What you are asked to do >> Could you copy, word for word, the stretch of lines from the one containing "phylum: Tracheophyta" through the last line, both included, and nothing else?

Provided entries >>
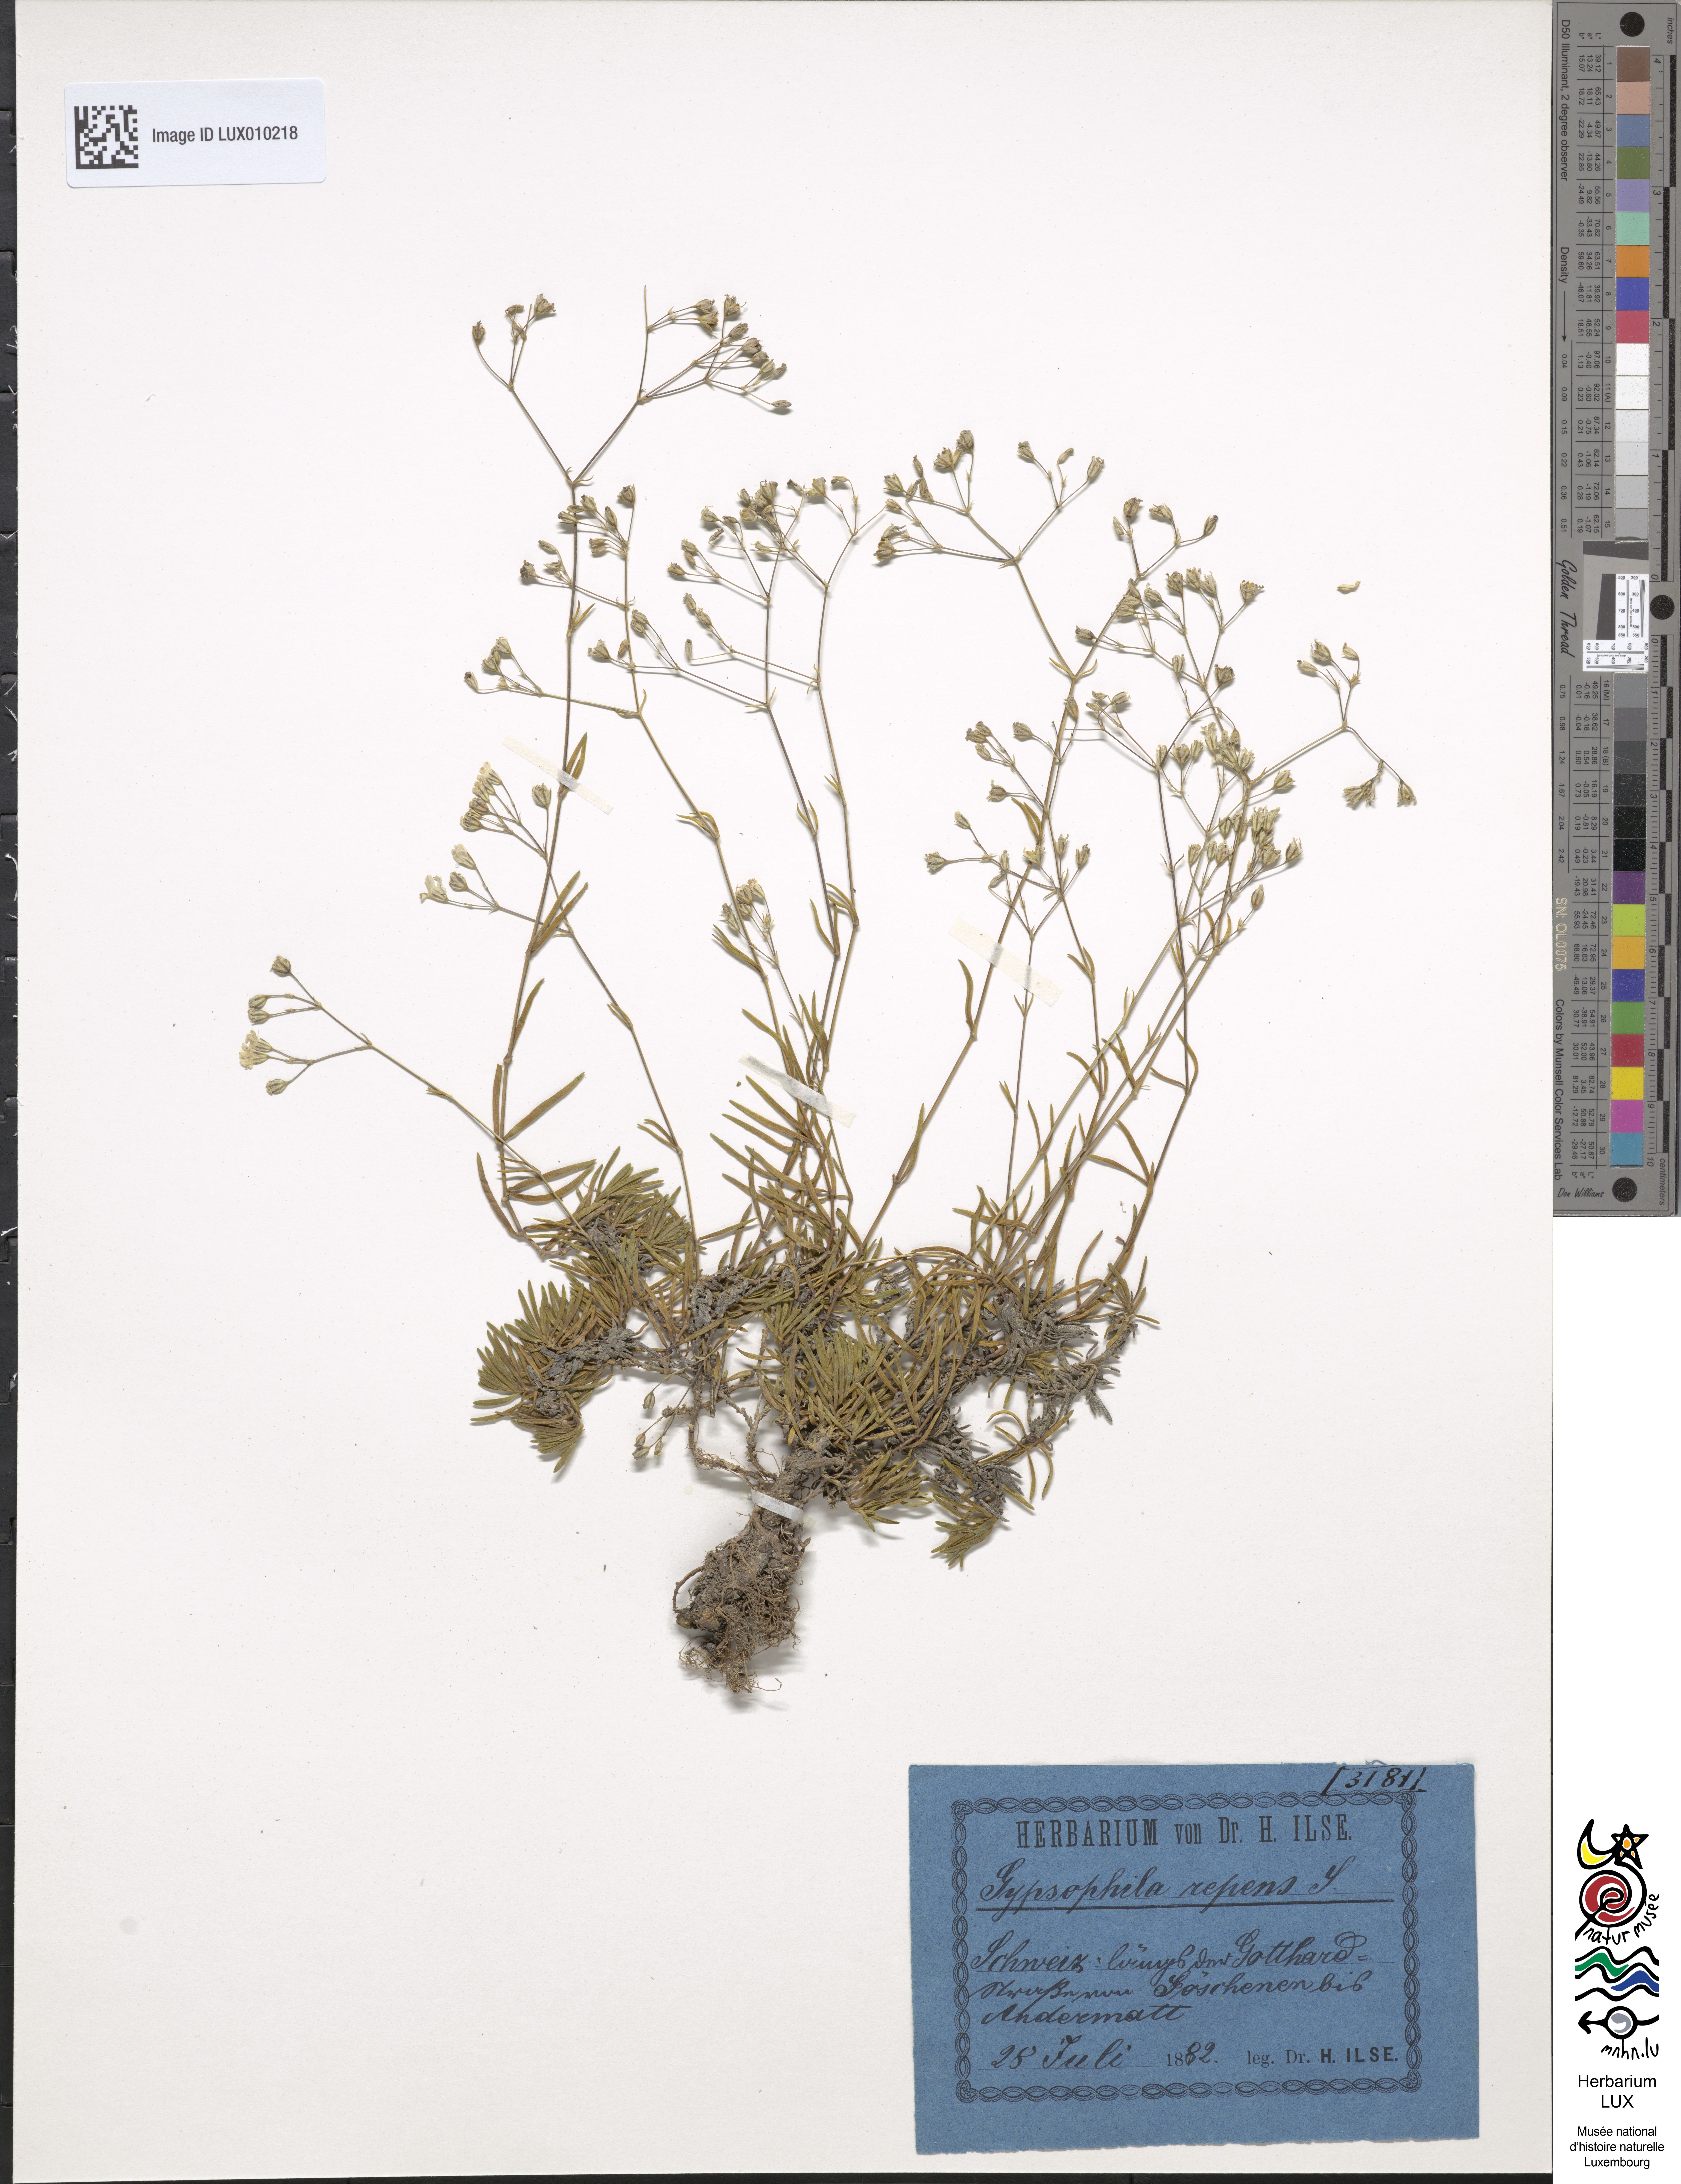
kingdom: Plantae
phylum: Tracheophyta
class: Magnoliopsida
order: Caryophyllales
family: Caryophyllaceae
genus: Gypsophila
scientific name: Gypsophila repens
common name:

Output of the exercise >>
phylum: Tracheophyta
class: Magnoliopsida
order: Caryophyllales
family: Caryophyllaceae
genus: Gypsophila
scientific name: Gypsophila repens
common name:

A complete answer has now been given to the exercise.